Death Penalty - A ‘rarest of rare’ case

The rarest of rare doctrine has its origins in Bachan Singh v. State of Punjab (1980). The court declared Section 302 of the Indian Penal Code, which prescribes the death penalty for murder, as constitutionally valid. It limits the imposition of punishment and sentence in the rarest of rare cases.

On March 5, a three-judge bench of the Supreme Court delivered verdicts in three different death penalty cases. In two of those the court entirely exonerated the suspects, while in the third it not only found the accused guilty of murder, but also deserving of capital punishment.

Digamber Vaishnav v. State of Chhattisgarh

Two persons were convicted of murdering five women and were sentenced to death in 2014. The Chhattisgarh High Court affirmed these sentences. As the order of conviction was based upon testimony of a nine-year-old child, who was, shockingly, not even an eye-witness to the crime, the court therefore ruled that a conviction was based on surmise and conjecture.

Ankush Maruti Shinde v. State of Maharashtra

In 2006, a trial court found six persons guilty of rape and murder and sentenced each of them to death. The Bombay High Court confirmed the finding of guilt, but commuted the sentences imposed on three of the individuals to life imprisonment. In 2009, the Supreme Court not only dismissed the appeals filed by those sentenced to death but also enhanced the penalties of the three persons whose sentences had been commuted by ordering that they too be punished with death. The court relied on a 1996 verdict, in Ravji v. State of Rajasthan, where it had ruled that in determining whether to award the death penalty “it is the nature and gravity of the crime” alone that demand consideration. The Apex Court recalled its order sentencing the six persons to death. It records:

The accused remained under constant stress and in the perpetual fear of death.”

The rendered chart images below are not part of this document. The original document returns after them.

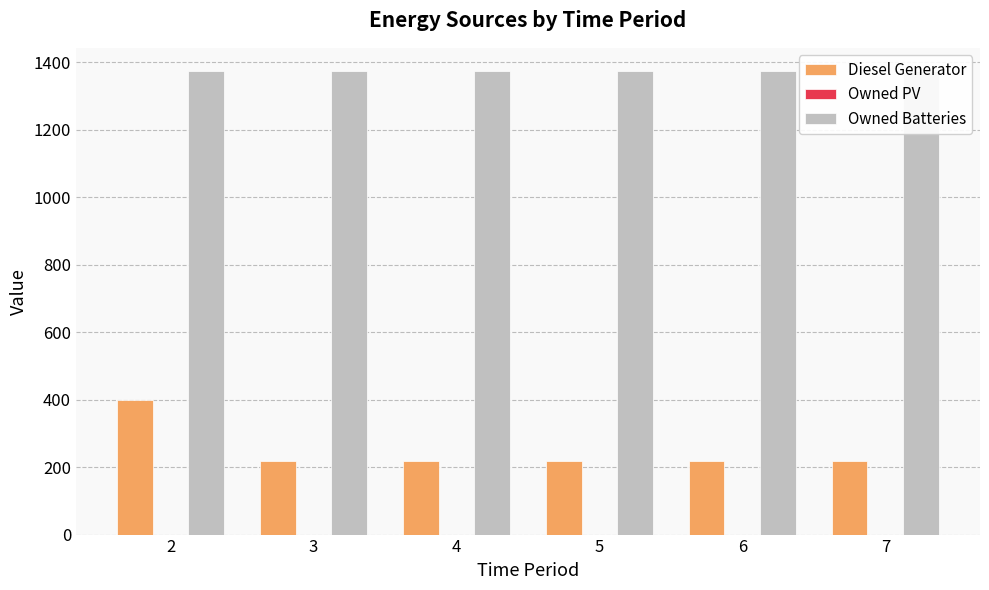

List the labels in order of Diesel Generator value, largest first.

2, 3, 4, 5, 6, 7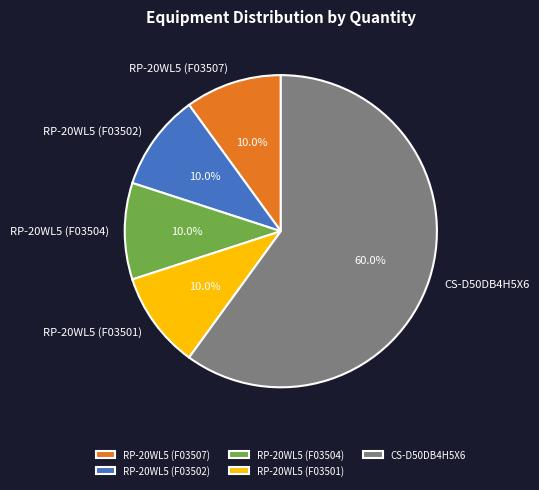

True or false: RP-20WL5 (F03502) accounts for 1% of the total.

False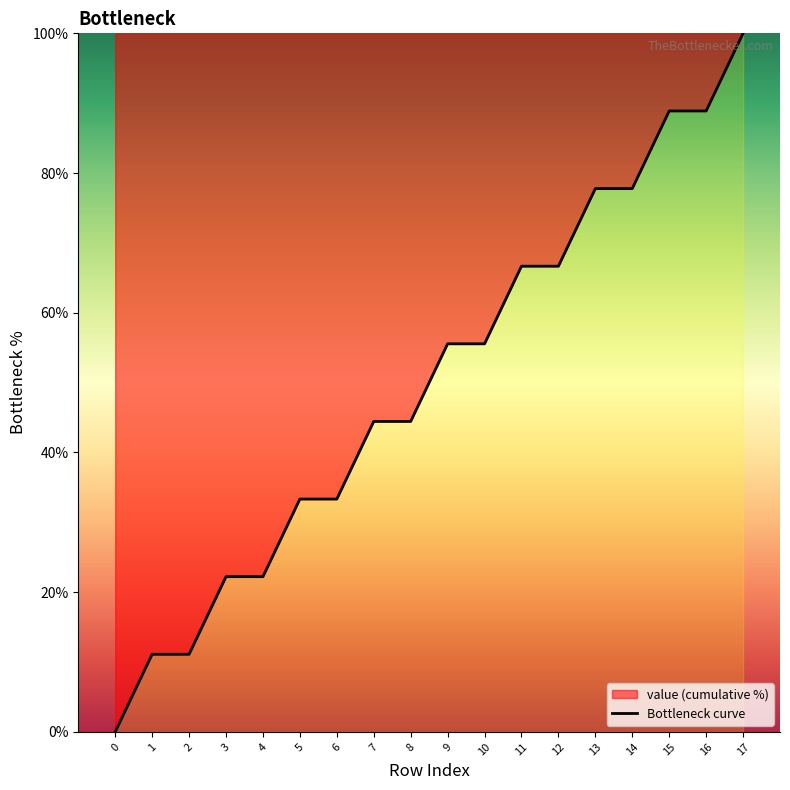

At which label is the value closest to 50?

7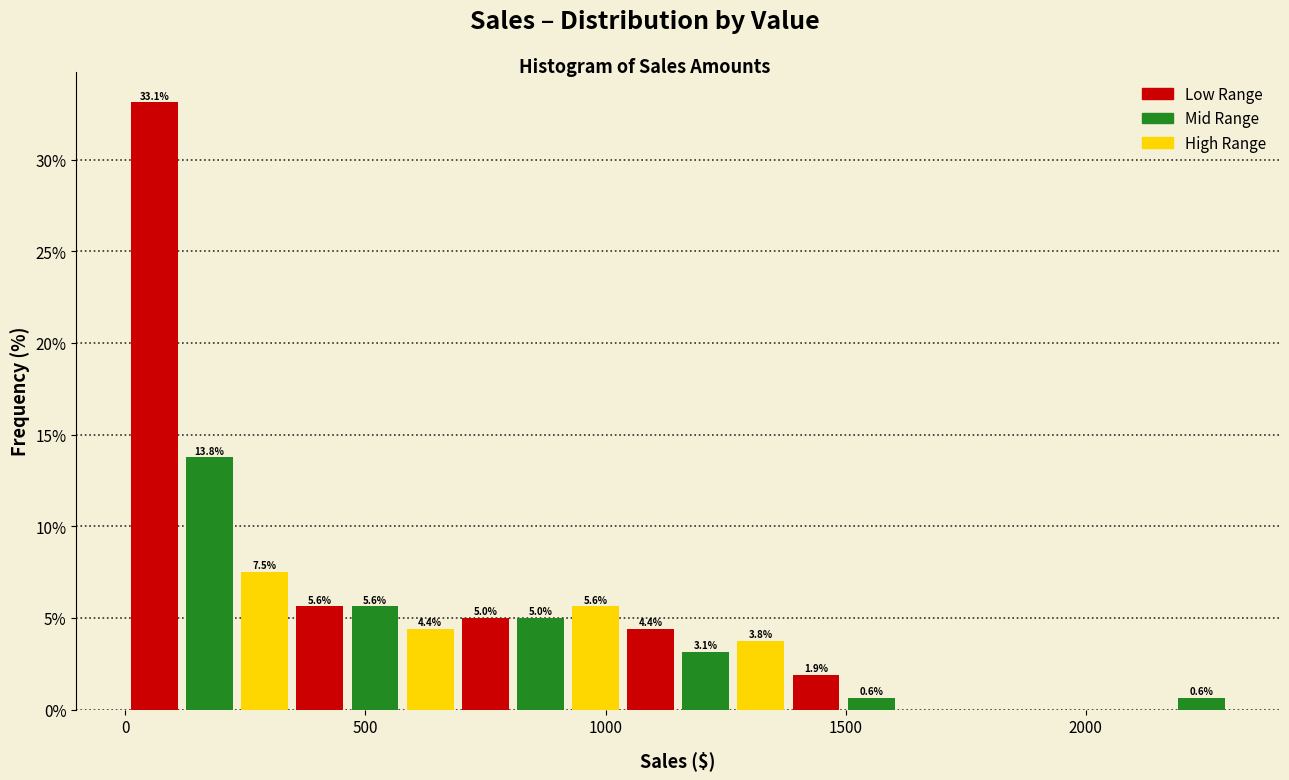

Read against the x-axis, roughly where is the centre of the tallest bar?

50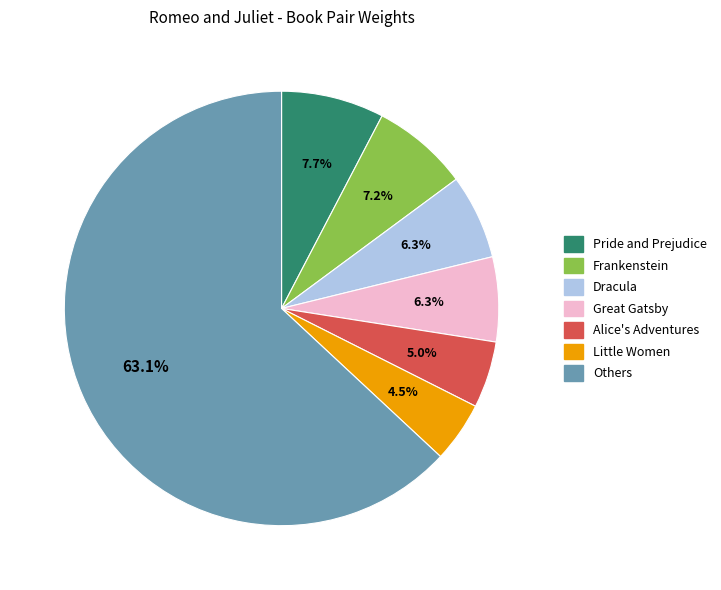

What portion of the pie excludes Dracula?

93.7%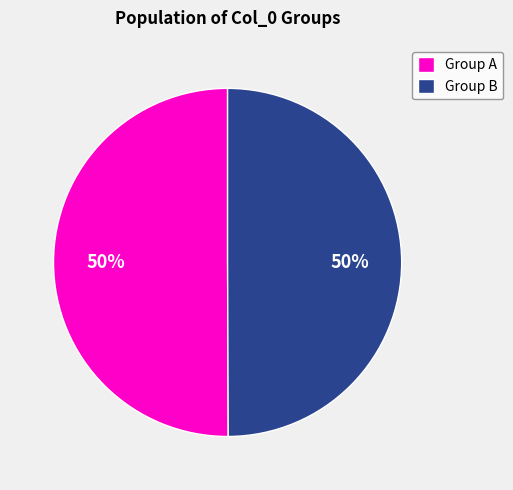

Combined, do Group B and Group A account for over 50%?

Yes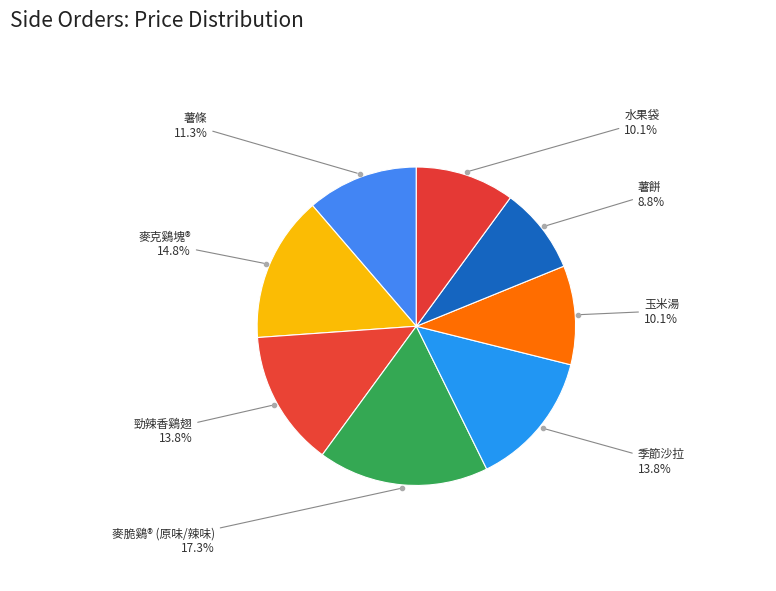

What percentage is NOT represented by 麥脆鷄® (原味/辣味)?

82.7%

One of the accused persons was found to be a juvenile at the time when the alleged crime was committed. As he was kept in solitary confinement and others for having spent more than a decade on death row despite having committed no crime, the bench ordered that the state pay each of them a sum of Rs. 5 lakh.

Khushwinder Singh case

The court did not place on record any evidence that the state was called on to produce evidence to answer whether the accused was, in fact, capable of reformation or not. It merely endorses the death sentence by holding that there simply were no mitigating circumstances warranting an alternative penalty.

Conclusion

It is now abundantly clear that capital punishment serves no legitimate penological purpose. There is no empirical evidence that the death penalty actually deters crime. Independent studies have repeatedly shown the converse to be true. Evidence points that there is disproportionate application of the sentence, with the most economically and socially marginalised class. The Death Penalty India Report (DPIR), released on May 6, 2016, by Project 39A of the National Law University, Delhi shows that 74% of prisoners on death row, at the time of the study, were economically vulnerable, and 63% were either the primary or sole earners in their families. More than 60% of those sentenced to death had not completed their secondary school education, and 23% had never attended school. 76% of those sentenced to death belonged to backward classes and religious minorities, including all 12 female prisoners.

According to my view, the retention of capital punishment utterly undermines the country’s moral foundations. This is because, the application is made all the more sinister by invariably imposing these standards on the most vulnerable members of society. Justice can not stand on vengeance notion.